The cardiovascular side effects of oxytocin are minimal when given intravenously in large doses. However, water intoxication and encephalopathy still occur due to failure to recognize that oxytocin has an antidiuretic effect when given in large doses and that strict control of fluid intake and electrolyte balance is necessary when used. Water intoxication is characterized by nausea, vomiting, anorexia, weight gain, and lethargy. It is now generally accepted that intramuscular, nasal, and oral routes of oxytocin administration are unacceptable during labor and are associated with some risk of uterine rupture. The fact that prostaglandins greatly increase the sensitivity of the uterus to oxytocin is still not fully appreciated in obstetric practice, and cases of uterine rupture have been observed in women receiving full doses of oxytocin after prostaglandins have been administered to accelerate cervical ripening and dilation.

A very large number of oxytocin analogues have been synthesized and tested in experiments. None of them have shown clear advantages over oxytocin in clinical practice.

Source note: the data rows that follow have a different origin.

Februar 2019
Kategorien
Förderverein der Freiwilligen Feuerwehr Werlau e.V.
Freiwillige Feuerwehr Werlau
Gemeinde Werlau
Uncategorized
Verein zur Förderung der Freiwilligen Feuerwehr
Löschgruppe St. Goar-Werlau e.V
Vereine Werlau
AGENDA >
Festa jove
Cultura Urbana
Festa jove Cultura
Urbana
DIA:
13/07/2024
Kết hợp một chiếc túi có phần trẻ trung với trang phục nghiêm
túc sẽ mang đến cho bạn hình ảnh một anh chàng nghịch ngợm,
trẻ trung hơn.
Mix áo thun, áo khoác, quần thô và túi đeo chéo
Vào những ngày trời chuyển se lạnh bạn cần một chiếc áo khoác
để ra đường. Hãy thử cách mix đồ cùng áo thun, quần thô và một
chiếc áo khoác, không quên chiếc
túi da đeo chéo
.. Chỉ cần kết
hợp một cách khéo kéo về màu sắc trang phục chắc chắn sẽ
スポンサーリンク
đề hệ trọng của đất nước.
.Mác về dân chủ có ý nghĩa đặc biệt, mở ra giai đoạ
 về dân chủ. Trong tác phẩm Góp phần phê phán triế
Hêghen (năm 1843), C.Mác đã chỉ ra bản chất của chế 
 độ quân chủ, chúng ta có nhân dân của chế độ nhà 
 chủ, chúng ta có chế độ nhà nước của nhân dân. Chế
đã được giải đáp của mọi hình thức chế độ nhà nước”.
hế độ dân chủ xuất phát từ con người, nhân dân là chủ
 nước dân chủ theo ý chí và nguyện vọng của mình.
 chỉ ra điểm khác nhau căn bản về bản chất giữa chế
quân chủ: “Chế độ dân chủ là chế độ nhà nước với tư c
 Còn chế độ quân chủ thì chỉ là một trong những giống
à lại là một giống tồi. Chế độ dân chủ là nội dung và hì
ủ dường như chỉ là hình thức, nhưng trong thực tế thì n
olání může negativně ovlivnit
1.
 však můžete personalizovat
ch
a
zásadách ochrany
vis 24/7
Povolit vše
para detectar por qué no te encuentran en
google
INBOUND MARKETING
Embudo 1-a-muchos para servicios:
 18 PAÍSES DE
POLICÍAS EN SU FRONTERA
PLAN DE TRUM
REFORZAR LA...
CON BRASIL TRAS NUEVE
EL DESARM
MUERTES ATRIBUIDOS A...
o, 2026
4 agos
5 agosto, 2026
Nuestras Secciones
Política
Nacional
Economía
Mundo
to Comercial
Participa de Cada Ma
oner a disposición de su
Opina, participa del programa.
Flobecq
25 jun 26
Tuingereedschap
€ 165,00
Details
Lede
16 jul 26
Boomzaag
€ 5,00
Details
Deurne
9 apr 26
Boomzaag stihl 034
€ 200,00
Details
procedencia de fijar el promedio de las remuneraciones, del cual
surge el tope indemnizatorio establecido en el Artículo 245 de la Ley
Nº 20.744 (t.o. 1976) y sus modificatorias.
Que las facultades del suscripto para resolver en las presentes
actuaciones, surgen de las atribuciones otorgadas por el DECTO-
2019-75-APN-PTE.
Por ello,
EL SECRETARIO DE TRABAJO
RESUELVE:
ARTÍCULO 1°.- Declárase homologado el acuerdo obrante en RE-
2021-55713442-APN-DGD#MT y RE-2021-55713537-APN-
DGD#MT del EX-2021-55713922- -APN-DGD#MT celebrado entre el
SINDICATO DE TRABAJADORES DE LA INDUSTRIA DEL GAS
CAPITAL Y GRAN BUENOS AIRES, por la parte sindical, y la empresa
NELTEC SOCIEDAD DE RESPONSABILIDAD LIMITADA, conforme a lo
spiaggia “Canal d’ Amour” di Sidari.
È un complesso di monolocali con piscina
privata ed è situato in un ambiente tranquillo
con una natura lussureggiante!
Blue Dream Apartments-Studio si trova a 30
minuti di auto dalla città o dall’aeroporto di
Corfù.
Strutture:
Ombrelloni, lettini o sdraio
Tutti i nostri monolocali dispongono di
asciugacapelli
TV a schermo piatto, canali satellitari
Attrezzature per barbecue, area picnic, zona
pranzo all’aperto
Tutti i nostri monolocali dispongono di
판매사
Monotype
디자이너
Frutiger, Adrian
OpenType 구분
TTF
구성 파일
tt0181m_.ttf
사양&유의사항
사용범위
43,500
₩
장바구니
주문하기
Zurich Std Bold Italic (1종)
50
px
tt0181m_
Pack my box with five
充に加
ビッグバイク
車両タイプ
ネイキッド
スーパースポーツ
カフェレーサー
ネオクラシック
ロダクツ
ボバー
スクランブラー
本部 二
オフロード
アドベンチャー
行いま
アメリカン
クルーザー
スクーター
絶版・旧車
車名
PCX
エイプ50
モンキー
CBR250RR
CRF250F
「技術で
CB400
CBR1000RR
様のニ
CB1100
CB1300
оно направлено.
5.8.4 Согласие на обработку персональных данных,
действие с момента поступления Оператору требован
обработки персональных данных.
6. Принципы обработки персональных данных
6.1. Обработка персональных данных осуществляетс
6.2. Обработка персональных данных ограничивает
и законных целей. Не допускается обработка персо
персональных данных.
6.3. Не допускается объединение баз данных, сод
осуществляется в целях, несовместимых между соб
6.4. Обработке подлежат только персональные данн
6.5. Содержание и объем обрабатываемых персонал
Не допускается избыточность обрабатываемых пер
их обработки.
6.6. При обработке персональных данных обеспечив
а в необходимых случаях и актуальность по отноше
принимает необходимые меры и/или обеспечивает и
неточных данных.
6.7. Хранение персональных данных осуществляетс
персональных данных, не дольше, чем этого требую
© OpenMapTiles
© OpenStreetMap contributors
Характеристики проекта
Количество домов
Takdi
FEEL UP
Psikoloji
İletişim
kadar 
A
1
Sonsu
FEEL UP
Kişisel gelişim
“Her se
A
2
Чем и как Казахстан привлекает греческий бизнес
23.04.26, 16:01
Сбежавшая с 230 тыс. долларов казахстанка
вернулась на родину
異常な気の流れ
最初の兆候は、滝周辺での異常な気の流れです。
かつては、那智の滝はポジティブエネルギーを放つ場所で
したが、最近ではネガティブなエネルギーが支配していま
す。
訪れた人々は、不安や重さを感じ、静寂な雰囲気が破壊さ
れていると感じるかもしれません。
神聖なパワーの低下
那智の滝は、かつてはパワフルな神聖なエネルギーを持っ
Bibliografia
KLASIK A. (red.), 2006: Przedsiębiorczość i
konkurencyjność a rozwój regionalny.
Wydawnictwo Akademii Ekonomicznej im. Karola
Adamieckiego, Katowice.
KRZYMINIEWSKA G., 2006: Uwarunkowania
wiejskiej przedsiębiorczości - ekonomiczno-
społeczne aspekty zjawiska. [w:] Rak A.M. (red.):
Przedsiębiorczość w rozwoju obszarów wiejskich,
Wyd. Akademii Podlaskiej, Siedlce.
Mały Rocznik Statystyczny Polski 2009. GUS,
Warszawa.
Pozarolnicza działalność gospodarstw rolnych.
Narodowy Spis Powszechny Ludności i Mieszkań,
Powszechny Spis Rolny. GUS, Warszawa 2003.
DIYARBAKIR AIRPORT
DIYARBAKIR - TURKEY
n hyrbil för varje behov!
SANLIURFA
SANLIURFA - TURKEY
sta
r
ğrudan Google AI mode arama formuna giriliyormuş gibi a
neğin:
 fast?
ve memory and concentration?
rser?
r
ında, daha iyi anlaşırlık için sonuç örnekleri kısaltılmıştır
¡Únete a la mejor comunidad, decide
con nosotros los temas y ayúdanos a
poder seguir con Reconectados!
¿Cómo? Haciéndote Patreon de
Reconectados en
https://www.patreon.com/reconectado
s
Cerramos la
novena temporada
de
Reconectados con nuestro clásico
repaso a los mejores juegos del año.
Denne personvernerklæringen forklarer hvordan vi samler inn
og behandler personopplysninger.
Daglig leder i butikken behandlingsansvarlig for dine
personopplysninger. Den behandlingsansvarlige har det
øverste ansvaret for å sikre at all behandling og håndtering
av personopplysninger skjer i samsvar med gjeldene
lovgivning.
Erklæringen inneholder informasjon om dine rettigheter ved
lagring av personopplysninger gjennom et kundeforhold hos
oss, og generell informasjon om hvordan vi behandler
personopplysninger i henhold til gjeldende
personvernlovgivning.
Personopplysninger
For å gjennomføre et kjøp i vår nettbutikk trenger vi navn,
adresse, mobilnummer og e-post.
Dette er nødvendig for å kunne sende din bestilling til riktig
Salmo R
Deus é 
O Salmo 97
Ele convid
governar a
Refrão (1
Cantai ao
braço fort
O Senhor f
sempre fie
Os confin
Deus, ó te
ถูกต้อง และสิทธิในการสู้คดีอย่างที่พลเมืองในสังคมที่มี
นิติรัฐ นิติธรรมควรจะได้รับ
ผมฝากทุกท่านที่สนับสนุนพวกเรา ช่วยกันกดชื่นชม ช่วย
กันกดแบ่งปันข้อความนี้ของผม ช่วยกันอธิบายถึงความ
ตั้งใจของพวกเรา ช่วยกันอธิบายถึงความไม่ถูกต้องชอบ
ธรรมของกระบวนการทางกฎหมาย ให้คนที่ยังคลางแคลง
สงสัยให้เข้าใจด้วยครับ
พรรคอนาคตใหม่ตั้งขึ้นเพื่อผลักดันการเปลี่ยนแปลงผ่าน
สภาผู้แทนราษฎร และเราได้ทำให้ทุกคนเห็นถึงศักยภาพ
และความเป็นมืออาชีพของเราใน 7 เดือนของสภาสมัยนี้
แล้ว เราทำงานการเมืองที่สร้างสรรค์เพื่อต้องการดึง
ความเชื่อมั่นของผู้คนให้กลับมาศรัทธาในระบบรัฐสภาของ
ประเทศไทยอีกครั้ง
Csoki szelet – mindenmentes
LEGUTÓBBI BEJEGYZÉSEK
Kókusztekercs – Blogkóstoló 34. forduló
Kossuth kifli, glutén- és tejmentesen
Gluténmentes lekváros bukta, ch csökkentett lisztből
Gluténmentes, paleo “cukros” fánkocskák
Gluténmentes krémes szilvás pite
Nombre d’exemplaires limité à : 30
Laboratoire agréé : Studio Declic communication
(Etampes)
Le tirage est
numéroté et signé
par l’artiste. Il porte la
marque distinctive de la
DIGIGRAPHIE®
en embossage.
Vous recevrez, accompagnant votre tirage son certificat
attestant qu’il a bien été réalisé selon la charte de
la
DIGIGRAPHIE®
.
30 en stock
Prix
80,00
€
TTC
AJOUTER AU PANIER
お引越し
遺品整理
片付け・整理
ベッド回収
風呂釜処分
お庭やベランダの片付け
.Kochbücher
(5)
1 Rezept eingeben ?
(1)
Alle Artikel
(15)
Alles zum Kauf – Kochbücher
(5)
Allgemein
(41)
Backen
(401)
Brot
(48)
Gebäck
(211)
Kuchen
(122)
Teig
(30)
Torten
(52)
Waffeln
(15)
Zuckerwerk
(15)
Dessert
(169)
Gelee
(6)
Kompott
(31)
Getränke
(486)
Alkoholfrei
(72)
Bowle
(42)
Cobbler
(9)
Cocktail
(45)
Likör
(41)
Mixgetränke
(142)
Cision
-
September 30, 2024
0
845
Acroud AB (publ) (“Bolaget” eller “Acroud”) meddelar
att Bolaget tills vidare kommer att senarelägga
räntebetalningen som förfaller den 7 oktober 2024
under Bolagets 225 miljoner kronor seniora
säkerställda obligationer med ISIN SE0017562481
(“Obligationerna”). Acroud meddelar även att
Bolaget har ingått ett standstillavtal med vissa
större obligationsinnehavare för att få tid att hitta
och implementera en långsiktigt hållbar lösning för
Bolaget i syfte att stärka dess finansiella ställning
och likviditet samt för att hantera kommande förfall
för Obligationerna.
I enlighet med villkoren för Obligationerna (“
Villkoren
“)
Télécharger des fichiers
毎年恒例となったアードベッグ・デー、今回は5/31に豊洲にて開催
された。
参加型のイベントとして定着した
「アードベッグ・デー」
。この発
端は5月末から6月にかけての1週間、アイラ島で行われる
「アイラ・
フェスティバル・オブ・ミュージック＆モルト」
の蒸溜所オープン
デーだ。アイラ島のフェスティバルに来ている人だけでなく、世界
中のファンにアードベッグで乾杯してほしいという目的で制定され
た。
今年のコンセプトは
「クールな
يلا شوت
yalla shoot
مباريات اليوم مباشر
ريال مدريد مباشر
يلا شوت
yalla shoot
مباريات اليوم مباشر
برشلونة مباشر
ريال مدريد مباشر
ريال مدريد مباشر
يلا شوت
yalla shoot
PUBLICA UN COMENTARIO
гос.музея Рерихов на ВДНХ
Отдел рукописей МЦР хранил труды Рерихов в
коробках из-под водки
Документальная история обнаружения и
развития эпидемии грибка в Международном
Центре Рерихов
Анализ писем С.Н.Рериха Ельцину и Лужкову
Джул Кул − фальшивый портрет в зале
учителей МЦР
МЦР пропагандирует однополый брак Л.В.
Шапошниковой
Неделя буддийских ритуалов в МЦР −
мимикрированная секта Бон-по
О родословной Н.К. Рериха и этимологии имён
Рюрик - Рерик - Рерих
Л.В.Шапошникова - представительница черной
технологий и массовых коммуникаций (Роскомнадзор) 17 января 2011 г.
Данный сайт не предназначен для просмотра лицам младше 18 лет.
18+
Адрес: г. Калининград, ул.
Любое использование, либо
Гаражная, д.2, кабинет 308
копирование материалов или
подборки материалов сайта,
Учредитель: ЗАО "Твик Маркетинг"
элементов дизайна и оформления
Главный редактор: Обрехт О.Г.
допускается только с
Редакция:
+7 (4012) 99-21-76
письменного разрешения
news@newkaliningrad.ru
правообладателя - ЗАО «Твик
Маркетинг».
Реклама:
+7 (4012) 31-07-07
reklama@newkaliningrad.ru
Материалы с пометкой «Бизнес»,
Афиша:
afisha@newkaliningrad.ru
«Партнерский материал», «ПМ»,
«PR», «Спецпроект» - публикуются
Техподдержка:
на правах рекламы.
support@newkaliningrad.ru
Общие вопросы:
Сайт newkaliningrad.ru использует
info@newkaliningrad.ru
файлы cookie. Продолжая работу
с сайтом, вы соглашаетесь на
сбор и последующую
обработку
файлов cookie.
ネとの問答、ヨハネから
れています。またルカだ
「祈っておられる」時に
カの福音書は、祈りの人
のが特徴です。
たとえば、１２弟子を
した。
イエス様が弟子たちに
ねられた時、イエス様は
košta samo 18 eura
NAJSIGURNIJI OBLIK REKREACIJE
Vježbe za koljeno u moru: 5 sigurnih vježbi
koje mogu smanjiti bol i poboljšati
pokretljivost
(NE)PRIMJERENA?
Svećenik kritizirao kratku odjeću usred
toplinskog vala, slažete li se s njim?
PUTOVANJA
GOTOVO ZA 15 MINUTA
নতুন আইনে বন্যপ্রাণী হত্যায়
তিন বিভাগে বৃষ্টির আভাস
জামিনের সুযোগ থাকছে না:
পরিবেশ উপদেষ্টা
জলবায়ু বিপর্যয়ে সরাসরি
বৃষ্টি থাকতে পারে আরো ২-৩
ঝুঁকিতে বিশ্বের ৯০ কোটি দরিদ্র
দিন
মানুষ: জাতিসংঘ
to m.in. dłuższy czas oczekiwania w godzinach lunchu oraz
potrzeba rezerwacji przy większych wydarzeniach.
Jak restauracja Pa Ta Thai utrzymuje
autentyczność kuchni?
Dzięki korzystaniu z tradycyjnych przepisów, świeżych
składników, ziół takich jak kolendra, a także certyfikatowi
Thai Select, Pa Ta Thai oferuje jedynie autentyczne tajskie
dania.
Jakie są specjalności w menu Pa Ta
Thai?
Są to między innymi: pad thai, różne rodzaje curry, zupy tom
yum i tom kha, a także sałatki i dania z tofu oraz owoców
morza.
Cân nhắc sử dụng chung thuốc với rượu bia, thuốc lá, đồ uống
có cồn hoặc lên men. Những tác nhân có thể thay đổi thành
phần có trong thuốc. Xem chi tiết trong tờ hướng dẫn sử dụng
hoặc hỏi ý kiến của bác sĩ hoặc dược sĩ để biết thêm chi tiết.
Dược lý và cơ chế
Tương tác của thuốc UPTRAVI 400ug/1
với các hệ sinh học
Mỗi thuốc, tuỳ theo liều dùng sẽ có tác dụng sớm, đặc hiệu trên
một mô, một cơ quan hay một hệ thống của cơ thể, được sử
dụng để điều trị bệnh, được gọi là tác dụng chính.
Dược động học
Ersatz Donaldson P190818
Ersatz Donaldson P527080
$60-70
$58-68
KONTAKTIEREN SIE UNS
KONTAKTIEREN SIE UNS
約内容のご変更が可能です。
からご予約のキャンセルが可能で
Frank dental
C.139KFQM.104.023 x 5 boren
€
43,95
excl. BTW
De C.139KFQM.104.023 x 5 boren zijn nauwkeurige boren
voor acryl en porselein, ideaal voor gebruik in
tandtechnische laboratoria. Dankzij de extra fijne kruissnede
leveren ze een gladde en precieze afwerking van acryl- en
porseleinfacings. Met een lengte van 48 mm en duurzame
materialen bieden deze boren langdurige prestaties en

Contraindications for the administration of uterotonic drugs are:

• discrepancy between the size of the fetus and the mother's pelvis (anatomically and clinically narrow pelvis);
• the presence of a scar on the uterus after previous surgeries (cesarean section, enucleation of myomatous nodes, metroplasty, etc.);
• fatigue of the mother in labor;
• incorrect positions and presentations of the fetus;
• intrauterine fetal distress;
• complete placenta previa;
• detachment of normally and low-lying placenta;
• the presence of vaginal stenosis, a scar after a healed third-degree perineal rupture and other cicatricial changes in the soft birth canal;
• cervical dystopia, atresia and cicatricial changes;
• allergic intolerance to oxytotic agents.

Oxytocin administration should begin with 0.5-1.0 mIU/min, and if careful assessment does not reveal signs of hyperstimulation or a threatening condition of the fetus, then the dose of the drug can be periodically increased by 0.5 mIU/min with a break of 20-30 minutes. In most women in labor, the effect is observed with oxytocin doses not exceeding 8 mIU/min.